Ecologists tell us that we humans too are inextricably part of an ecosystem, that without our environments, we would die; spiritual mystics tell us that there is no boundary between what we see as our separate selves and what we call our environment.  And yet we persist in seeing teaching/learning as a separate issue, extricated from the multiple places and spaces to which we belong.

Each morning we all awake to different selves (biologically, chronologically, psychologically) in a different world (seasonally, technologically, historically, politically) both outside and inside the classroom.  And yet we continue to rely on textbooks that captured what was true in an environment long-changed by new discoveries, and new ways of seeing the world.  We continue to focus on the past to prepare students for the future. If birds did this, they’d never survive!

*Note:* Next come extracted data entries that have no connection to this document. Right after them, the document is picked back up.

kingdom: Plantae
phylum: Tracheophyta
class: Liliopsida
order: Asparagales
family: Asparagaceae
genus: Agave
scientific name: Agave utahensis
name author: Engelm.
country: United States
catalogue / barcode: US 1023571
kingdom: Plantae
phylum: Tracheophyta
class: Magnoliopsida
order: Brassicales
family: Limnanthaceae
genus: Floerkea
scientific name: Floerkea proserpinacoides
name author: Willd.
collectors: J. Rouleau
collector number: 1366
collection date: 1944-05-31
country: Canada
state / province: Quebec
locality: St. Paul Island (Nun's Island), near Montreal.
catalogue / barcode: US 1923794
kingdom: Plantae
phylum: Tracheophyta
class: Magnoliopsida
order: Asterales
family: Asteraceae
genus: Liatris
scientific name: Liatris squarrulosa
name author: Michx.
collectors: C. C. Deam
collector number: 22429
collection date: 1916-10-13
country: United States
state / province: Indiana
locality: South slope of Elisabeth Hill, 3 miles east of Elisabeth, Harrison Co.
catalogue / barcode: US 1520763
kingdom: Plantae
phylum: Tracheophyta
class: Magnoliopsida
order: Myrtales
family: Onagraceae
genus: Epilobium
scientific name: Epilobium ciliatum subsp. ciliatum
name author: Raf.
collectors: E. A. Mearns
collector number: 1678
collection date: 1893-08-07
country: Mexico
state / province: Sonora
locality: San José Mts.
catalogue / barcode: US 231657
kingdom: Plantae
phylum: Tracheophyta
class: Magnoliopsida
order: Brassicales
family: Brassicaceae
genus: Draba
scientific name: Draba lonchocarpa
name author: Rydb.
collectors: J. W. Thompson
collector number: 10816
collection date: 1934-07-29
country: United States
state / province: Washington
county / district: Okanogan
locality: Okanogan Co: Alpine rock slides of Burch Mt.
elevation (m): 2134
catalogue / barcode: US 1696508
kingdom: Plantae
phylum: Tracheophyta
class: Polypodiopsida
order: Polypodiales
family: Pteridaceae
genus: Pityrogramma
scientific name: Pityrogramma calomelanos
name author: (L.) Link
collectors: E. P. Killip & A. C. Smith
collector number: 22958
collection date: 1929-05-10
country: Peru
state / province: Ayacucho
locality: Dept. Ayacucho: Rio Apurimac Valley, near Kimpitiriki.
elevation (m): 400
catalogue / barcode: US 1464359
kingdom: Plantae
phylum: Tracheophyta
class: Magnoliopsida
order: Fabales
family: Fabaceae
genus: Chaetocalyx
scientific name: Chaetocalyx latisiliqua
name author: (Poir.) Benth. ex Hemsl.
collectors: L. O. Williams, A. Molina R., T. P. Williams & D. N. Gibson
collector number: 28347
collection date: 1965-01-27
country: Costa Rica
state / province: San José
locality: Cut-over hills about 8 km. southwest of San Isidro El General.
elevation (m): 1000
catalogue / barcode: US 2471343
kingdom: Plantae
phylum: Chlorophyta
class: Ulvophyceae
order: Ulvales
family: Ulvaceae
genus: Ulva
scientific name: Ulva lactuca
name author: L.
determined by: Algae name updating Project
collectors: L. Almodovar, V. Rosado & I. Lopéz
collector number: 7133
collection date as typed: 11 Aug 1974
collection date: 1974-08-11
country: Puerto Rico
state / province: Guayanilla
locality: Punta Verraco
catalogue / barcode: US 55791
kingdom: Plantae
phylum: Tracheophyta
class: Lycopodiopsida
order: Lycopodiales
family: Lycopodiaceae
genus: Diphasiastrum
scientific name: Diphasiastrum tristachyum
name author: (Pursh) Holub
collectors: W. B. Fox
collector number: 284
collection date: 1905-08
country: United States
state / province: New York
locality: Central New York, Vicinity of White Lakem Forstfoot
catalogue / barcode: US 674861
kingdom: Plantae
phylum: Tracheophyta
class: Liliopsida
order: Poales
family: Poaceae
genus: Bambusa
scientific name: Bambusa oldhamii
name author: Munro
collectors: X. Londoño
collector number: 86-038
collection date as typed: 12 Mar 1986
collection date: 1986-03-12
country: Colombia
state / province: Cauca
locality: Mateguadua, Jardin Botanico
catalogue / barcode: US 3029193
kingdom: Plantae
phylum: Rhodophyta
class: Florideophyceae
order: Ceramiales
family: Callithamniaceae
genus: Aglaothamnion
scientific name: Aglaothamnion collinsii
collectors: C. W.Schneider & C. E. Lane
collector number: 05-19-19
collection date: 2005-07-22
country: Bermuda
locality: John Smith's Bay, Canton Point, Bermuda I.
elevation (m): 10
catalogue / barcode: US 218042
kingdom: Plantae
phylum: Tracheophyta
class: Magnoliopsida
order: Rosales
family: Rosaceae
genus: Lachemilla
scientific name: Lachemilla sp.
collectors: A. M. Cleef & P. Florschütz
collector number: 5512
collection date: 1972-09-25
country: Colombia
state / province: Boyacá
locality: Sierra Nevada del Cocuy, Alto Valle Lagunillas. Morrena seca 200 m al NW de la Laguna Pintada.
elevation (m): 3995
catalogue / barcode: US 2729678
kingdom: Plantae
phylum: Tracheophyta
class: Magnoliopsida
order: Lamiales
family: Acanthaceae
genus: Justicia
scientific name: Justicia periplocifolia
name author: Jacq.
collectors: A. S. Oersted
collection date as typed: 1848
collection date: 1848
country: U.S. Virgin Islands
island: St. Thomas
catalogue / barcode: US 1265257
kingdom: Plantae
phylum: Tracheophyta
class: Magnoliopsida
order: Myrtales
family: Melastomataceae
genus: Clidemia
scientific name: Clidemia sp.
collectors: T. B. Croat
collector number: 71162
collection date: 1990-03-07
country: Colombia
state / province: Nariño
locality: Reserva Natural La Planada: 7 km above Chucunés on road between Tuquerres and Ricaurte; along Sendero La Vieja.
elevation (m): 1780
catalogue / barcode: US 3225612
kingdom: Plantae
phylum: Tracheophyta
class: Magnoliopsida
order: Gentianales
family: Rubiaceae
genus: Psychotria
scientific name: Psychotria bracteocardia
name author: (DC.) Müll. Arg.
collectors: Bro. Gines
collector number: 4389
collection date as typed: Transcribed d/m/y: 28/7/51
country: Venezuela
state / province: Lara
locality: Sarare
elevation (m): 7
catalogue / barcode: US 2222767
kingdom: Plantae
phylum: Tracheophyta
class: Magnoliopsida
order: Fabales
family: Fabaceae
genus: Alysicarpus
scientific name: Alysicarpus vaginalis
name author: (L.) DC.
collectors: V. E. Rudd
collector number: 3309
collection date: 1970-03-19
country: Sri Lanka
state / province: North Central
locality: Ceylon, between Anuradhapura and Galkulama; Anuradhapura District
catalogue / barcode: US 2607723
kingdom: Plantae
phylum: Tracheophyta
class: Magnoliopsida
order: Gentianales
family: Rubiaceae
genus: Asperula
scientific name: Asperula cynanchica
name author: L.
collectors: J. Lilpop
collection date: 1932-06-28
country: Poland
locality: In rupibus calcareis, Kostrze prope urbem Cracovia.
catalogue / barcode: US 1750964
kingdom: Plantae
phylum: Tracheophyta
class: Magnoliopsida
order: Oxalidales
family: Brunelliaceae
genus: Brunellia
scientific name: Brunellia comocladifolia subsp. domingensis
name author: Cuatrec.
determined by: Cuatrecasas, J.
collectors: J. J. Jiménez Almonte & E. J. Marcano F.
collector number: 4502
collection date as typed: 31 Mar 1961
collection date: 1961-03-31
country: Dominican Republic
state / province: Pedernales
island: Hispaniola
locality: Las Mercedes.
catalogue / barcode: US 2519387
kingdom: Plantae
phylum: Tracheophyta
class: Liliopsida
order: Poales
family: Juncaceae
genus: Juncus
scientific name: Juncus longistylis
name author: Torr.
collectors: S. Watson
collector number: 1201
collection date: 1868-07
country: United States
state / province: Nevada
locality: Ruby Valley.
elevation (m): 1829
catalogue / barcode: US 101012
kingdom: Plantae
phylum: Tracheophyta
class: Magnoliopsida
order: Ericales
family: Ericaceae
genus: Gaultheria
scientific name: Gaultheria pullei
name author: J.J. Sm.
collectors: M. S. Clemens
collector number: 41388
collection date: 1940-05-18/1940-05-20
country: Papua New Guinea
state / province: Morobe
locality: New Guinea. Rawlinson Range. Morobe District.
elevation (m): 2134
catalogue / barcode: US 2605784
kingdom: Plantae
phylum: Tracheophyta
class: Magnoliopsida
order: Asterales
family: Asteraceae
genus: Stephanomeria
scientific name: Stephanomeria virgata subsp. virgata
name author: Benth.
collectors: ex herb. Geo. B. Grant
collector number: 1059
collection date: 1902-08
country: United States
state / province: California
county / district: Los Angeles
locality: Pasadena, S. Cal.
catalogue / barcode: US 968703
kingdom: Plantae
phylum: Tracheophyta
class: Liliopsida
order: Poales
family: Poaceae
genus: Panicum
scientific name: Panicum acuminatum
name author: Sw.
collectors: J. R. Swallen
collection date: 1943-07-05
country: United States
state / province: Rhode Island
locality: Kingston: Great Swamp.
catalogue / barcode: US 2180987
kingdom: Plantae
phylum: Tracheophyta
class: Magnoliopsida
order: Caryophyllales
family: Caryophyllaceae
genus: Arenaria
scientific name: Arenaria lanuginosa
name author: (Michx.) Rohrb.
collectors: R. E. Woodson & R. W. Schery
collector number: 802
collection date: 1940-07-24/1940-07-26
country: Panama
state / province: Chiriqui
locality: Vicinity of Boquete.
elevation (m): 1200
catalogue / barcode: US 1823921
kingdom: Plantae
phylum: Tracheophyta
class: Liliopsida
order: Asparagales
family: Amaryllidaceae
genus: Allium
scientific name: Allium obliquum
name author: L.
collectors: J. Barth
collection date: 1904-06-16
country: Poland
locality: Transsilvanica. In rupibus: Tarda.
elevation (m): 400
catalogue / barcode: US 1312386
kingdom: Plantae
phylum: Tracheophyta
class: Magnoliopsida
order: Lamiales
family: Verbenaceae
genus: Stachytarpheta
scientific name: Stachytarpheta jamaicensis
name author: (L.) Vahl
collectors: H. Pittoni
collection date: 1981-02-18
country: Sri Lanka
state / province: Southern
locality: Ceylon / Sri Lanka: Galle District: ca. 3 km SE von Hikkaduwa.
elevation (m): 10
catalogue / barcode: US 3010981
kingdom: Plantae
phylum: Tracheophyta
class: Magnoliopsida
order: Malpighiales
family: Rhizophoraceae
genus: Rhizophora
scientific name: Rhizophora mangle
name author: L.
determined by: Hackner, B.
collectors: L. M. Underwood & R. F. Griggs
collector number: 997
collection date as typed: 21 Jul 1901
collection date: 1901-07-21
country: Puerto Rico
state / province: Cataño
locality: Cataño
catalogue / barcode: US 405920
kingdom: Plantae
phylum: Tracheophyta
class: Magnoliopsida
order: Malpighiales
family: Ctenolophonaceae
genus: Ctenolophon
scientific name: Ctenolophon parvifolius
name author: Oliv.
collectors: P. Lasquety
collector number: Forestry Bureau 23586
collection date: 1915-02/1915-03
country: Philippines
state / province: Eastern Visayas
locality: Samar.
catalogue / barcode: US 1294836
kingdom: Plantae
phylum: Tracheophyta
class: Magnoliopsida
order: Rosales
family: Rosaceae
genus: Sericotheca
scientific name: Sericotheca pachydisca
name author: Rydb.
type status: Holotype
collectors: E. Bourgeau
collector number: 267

The Information Age has exponentially generated not only vast oceans of information but also a multitude of possible places of belonging and ways of being. What determines what is ‘good’ to learn and teach in an ever-changing world?  Is it enough to know how to navigate oceans of information?  Should we learn how to live in a world of imminent nuclear devastation?  How to live in a world of dramatic weather events and climate change?  Should we teach our children how to live in a world of perpetual war? How to make a living during economic recessions and depressions? Should they know how to thrive in whatever economic system is going to replace capitalism?

What do we prepare the next generation for when we are not even certain what the future looks like?  Whose agenda do we choose and what are the implications of that for the child, for society,  for our collective future?

Next September schools will begin to educate 6 year olds for the world of 2028… who knows what they’ll need to know for the world they will face when they enter adulthood?Will we have prepared them enough so that they know how to fly in the forests of the future?